Square Enix wants to use AI neural networks and machine learning to help identify bugs and glitches and take some of the stress from QA testing.
While cruising Square Enix's job listings I found something rather interesting: The company's Advanced Technology Division, which is responsible for high-tech R&D, is hiring an AI-based QA automation researcher with the aim to "efficiently reduce the amount of manual labor on game QA."
Right now the listing is just for R&D, meaning we shouldn't expect it to translate to games any time soon. Given Square Enix's penchant for years-long development cycles and long-winded, expansive, and finely-articulated experiences, any effort to help QA will ship games faster. The sooner bugs are identified, the sooner devs can squash them and optimize the game, and the sooner it hits store shelves.
This is pretty huge for Square Enix and the industry at large. We've seen many publishers talk about using AI and neural networks, but specifics have been quite vague. The Final Fantasy developer wants to use AI to practically reduce the massive workloads that QA testers face, much of which leads to tons of hours of low-paying contractor work, hardly any recognition from the industry itself, and the arduous task of bug and glitch duplication.
Here's what the job listing states:
The main responsibility will be to research and develop new Artificial Intelligence techniques and algorithms to optimize Quality Assurance workflows.

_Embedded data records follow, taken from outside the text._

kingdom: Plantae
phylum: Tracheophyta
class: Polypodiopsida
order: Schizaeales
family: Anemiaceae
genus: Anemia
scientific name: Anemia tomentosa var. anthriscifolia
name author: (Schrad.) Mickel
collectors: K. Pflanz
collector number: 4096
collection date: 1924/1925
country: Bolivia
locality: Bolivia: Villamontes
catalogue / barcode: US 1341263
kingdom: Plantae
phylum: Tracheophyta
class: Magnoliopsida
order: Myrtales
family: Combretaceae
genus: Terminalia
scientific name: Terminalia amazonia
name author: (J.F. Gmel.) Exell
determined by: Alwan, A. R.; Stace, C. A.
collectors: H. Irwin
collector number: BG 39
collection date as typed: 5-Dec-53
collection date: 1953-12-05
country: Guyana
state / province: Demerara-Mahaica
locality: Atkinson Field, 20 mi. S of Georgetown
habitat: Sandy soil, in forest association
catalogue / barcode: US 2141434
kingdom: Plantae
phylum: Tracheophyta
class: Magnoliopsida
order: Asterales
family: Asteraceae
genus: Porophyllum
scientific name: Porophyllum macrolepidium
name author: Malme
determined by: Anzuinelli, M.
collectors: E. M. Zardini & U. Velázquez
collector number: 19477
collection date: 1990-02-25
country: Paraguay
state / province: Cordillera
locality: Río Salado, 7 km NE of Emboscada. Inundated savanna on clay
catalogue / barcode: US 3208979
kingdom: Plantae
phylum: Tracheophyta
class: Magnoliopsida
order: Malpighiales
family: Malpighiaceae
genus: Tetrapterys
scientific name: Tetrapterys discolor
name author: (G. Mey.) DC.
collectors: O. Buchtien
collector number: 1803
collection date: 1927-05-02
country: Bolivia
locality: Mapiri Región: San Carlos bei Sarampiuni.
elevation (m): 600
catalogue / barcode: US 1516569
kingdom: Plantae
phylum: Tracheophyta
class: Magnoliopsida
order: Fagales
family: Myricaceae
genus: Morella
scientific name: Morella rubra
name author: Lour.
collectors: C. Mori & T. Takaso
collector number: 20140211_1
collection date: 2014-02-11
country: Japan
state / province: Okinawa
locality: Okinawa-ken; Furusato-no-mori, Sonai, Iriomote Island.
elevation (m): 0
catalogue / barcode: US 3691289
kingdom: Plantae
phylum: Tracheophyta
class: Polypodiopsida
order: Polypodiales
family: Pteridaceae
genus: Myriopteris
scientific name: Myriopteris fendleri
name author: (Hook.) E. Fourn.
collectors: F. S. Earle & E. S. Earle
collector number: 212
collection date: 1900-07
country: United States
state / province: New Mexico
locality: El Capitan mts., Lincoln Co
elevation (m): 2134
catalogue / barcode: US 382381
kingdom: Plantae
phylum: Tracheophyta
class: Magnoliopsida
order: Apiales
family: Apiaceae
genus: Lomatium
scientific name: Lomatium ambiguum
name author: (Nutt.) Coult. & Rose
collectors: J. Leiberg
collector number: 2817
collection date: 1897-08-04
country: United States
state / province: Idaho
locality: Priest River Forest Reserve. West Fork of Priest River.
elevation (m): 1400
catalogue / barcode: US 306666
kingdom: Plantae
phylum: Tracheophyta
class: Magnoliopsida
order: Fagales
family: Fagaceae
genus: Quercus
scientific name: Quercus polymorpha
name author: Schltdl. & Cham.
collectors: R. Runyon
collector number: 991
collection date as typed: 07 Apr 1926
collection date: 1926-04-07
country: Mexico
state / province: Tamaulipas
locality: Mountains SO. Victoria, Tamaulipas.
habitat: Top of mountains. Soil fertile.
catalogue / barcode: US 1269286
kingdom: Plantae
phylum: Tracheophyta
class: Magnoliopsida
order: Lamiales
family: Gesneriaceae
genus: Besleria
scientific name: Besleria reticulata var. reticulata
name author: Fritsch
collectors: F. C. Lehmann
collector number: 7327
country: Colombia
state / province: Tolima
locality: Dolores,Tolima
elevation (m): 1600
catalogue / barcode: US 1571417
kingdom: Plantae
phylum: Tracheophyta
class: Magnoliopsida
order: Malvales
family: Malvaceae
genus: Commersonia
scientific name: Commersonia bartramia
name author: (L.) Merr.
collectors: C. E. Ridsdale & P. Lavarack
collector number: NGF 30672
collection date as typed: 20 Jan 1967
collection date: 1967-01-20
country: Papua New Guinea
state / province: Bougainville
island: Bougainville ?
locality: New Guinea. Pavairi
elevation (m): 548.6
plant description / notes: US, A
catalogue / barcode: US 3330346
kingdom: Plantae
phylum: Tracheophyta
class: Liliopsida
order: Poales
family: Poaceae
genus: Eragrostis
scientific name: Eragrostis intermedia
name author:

Through automation of test procedures or improvement of anomaly detection and debug operations, the purpose is to efficiently reduce the amount of manual labor on game QA. This is a new field of Artificial Intelligence, which will require both research and development tasks.
In practice, the core tasks will be to:
- Understand the actual needs of QA teams in process automation and define appropriate research objectives
- Conduct research and produce practical results that can be actually integrated into QA teams'workflows.